### TASK DESCRIPTION
Copy out the listing below verbatim, from the line containing "Based on the photo, what" up to and including the line containing "Answer: on your left".

[Saved entries]
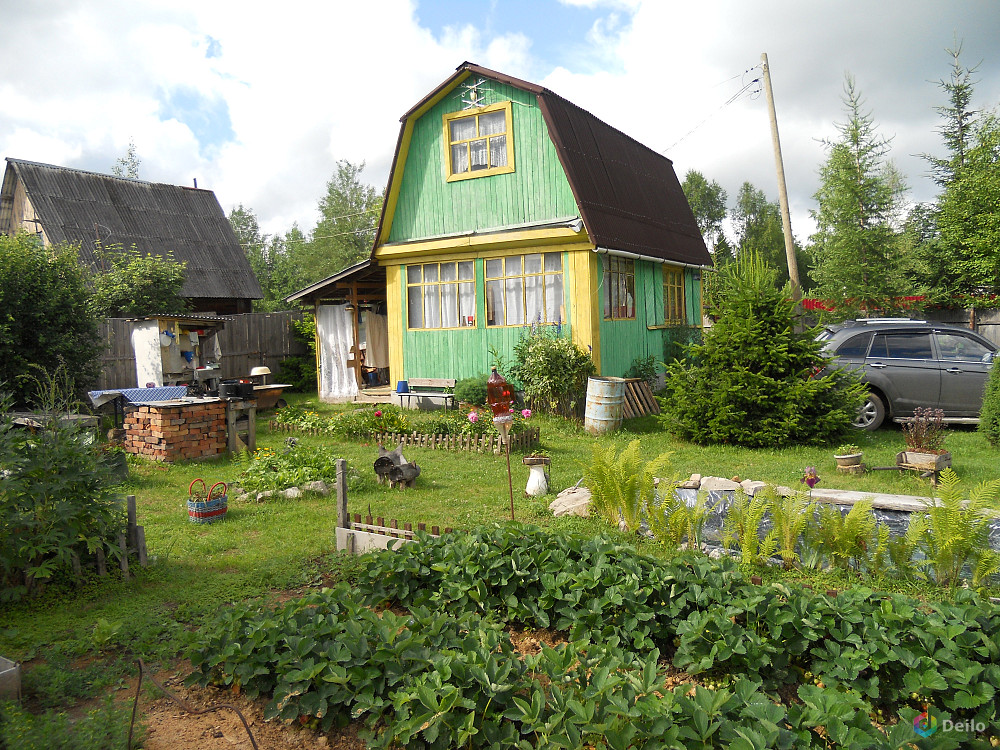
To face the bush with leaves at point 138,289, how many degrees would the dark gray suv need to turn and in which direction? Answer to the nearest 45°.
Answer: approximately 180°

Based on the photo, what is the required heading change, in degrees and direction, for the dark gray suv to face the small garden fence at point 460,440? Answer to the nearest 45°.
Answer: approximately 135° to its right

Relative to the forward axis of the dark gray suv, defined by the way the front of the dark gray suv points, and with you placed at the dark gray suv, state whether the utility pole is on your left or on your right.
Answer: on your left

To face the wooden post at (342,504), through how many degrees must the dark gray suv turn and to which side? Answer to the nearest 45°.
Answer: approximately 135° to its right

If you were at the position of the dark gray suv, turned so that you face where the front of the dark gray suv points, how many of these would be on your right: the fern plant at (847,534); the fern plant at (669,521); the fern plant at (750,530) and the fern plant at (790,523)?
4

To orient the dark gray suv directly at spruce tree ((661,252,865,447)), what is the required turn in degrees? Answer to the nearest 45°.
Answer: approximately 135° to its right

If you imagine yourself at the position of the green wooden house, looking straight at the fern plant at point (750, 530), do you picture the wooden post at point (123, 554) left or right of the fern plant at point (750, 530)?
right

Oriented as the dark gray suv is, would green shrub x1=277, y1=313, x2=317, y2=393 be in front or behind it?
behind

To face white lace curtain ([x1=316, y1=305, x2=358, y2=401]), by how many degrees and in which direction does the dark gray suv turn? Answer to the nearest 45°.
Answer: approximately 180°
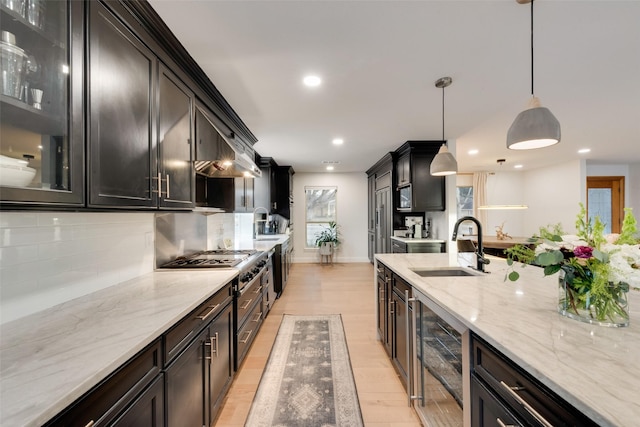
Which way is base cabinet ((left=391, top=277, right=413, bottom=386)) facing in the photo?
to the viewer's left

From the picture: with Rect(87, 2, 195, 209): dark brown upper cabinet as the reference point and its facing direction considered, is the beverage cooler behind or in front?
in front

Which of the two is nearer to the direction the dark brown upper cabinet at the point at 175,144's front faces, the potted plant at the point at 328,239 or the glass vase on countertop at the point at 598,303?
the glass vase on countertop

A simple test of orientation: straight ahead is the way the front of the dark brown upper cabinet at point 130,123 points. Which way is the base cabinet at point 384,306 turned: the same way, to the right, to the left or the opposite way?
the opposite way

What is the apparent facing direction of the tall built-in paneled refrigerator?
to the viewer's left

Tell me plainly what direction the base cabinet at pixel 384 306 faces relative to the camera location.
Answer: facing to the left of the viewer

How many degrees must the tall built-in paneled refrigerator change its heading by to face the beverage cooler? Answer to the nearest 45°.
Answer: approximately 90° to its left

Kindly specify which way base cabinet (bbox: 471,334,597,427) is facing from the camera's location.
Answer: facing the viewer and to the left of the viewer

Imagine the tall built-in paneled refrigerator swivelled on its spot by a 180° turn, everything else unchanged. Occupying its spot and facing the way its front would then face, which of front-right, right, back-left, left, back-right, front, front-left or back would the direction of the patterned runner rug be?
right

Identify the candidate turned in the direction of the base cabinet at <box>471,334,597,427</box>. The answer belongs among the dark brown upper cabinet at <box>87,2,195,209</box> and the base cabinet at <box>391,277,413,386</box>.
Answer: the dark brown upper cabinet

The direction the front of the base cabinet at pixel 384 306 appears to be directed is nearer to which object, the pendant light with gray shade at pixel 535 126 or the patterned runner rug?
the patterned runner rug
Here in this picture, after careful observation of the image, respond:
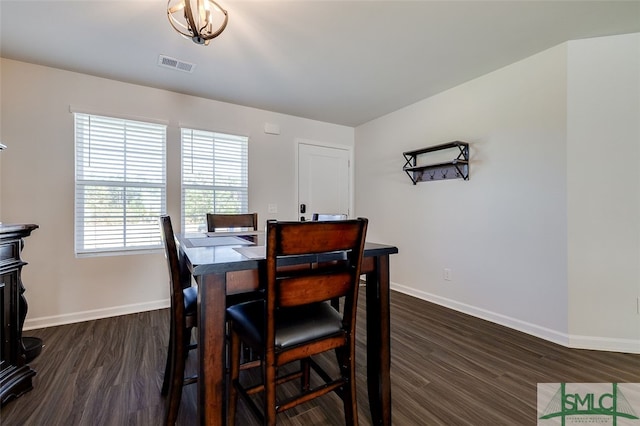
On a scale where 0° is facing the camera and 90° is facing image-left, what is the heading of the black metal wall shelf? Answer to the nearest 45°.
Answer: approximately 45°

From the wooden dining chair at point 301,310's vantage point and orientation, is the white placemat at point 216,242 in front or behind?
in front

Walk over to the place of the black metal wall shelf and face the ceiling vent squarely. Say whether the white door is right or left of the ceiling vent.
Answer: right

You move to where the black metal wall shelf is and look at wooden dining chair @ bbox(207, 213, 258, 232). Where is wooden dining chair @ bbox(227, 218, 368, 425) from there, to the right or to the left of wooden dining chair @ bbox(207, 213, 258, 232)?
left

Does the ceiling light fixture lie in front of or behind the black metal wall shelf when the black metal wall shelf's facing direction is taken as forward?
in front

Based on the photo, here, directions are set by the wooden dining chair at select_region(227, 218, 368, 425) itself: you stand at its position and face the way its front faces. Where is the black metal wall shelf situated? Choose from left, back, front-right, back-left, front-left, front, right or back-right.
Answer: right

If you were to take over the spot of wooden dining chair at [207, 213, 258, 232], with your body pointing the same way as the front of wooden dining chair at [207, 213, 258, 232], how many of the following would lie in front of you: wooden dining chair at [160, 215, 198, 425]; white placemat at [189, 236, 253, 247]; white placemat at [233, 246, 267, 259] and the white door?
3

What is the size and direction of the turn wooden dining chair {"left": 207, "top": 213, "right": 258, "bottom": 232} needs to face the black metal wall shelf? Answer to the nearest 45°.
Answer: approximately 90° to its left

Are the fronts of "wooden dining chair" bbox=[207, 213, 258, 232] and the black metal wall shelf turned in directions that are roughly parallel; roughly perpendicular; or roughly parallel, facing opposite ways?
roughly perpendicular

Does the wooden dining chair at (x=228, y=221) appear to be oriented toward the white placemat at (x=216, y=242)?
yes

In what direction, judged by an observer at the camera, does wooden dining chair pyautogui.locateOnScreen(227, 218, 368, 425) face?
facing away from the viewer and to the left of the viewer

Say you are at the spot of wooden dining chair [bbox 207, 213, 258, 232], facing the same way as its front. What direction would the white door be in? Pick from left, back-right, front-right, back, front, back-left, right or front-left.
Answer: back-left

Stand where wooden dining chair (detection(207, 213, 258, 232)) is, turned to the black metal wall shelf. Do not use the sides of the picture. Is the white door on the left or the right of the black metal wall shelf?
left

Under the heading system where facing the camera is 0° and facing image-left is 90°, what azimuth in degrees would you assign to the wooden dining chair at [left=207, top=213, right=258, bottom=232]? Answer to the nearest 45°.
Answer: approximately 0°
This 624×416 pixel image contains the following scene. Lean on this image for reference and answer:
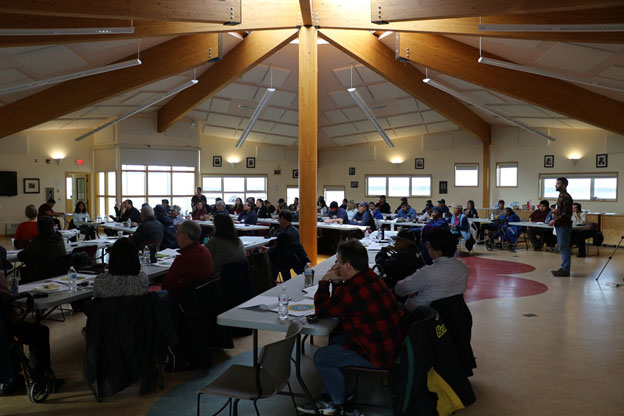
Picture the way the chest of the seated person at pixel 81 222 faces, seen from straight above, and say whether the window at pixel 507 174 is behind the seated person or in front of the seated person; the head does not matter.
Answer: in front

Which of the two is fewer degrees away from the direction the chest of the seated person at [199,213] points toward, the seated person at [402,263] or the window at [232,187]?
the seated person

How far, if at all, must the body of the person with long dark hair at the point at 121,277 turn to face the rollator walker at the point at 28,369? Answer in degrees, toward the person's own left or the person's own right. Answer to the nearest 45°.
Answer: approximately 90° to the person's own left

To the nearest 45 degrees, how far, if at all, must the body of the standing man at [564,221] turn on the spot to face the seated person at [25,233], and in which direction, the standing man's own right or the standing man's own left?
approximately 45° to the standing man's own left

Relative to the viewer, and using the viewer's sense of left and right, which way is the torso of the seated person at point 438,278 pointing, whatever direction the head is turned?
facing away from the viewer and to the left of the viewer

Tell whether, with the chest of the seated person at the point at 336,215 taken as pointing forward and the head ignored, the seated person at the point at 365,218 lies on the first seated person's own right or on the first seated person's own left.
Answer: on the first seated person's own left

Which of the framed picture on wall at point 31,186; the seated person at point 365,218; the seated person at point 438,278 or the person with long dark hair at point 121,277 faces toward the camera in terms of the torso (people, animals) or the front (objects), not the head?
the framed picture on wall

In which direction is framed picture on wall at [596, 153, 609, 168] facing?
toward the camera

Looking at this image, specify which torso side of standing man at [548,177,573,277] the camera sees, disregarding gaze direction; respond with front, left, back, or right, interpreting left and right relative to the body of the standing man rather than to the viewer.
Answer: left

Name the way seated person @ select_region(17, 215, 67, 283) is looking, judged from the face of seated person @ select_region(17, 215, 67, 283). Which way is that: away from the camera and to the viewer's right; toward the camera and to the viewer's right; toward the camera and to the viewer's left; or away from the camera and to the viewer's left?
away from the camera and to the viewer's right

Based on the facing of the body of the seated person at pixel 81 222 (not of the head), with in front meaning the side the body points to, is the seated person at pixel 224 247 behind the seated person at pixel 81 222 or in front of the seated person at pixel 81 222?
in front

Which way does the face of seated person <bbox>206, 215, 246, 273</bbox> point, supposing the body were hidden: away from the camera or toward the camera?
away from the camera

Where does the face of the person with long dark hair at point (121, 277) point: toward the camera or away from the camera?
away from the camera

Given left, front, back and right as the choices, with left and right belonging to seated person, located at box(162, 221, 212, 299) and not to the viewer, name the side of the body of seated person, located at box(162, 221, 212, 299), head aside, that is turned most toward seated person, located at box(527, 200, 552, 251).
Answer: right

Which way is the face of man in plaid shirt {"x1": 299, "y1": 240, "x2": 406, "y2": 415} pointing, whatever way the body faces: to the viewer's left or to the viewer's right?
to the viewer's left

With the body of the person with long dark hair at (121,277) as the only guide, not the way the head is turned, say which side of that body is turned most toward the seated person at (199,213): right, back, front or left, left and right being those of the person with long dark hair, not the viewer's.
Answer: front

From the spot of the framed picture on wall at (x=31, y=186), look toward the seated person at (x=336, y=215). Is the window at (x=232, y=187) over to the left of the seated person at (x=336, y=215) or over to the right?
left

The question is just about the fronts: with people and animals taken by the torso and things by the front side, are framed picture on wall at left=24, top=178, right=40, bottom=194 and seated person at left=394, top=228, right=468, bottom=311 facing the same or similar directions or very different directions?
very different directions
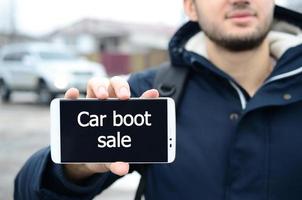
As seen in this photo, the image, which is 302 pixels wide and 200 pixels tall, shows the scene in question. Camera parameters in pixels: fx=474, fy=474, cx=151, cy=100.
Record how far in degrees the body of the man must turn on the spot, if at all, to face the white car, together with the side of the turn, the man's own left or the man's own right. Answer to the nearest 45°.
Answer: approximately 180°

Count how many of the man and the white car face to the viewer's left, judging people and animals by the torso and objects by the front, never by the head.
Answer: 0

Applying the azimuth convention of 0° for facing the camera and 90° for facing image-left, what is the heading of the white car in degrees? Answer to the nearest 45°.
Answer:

### EXERCISE RESPONSE
Based on the photo, what is the required heading change, in degrees and direction, for the dark gray suv to face the small garden fence at point 460,440? Answer to the nearest 45°.
Answer: approximately 135° to its right

Relative to the forward axis of the dark gray suv, defined by the way the front of the dark gray suv points, and with you placed at the dark gray suv, state whether the utility pole is on your left or on your right.
Answer: on your left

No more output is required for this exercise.